*Task item*
Return all the entries below exactly, except for the images they hold.

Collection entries

####################

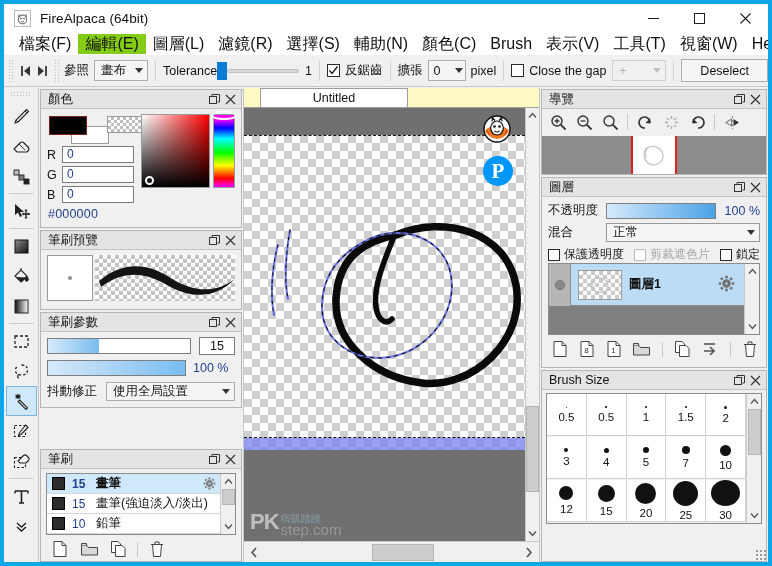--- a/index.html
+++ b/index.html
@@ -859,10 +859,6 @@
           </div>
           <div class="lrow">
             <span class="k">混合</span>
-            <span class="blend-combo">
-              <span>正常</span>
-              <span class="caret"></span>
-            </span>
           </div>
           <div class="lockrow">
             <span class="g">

####################

*Answer box*
--- a/index.html
+++ b/index.html
@@ -859,10 +859,6 @@
           </div>
           <div class="lrow">
             <span class="k">混合</span>
-            <span class="blend-combo">
-              <span>正常</span>
-              <span class="caret"></span>
-            </span>
           </div>
           <div class="lockrow">
             <span class="g">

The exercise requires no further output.